Et ce n’est pas un hasard si cette nouvelle grande messe de la tech africaine s’est réunie sur le territoire de l’Ifriqiya. « C’est lors du sommet des chefs d’État qui a eu lieu à Kigali le 14 mai 2019 lors de Transform Africa qu’il a été décidé de confier à la Tunisie la mise en œuvre d’un événement, “Afric’Up”, dédié à l’innovation, à l’entrepreneuriat et à la valorisation des talents de la jeunesse africaine aux yeux du monde, explique Mohamed Zoghlami. Car dans le programme et les objectifs de l’Alliance Smart Africa, c’est à la Tunisie qu’a été confié le flagship de l’écosystème start-up & innovation. »

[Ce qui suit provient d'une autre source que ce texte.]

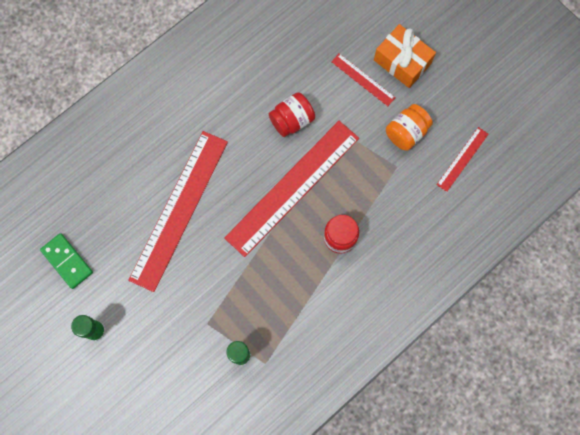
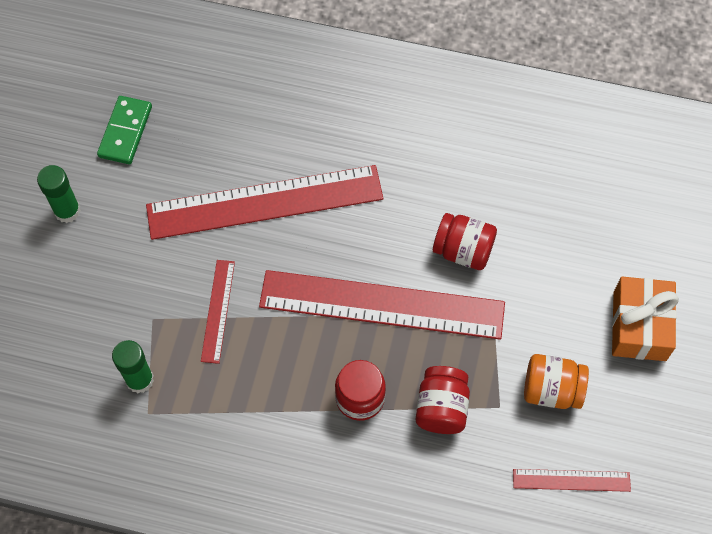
camera: 55 degrees right, 10 degrees down
red ruler [331,54,396,106] -> red ruler moved to [201,260,235,364]
none -> red jar [415,366,470,434]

Or si les événements dédiés aux start-up africaines se multiplient sur le continent, comme ailleurs dans le monde, Afric’Up se singularise précisément pour sa dimension panafricaine et collaborative, souligne Mohamed Zoghlami. « Effectivement, ce ne sont pas les événements qui manquent sur le continent et en dehors concernant la tech africaine.

C’est tout à fait normal, chaque pays, chaque incubateur, chaque réseau souhaite organiser son événement et mettre en valeur son écosystème. C’est de bonne guerre et cela prouve la vitalité du digital africain. Dans tous les continents, nous assistons au même phénomène. Mais je pense que ce qui nous caractérise, c’est en premier lieu d’être un événement placé sous l’égide de l’Alliance Smart Africa. Par ailleurs, il existe de nombreuses manifestations mais aucune qui met en relation les écosystèmes du Nord et du Sud, du Centre, de l’Ouest et de l’Est, francophone, anglophone, lusophone et arabe. » Et d’ajouter : « Afric’Up s’adresse à l’ensemble des acteurs du digital africain et international, investisseurs, incubateurs, experts, chercheurs, start-up, associations, institutionnels, des représentants de la diaspora africaine et des professionnels, et invités venant d’autres continents – et célébrera les femmes digital maker. »

En somme, les principaux acteurs de la tech africaine, et mondiale, n’ont pas manqué de pitcher, networker, et « dealer ». Le tout dans une ambiance très confraternelle et avec l’ambition de changer l’Afrique… en attendant de changer le monde ! Ainsi l’Ifriqiya, dénomination antique de la Tunisie qui aura donné son nom au continent, retrouve tout son sens.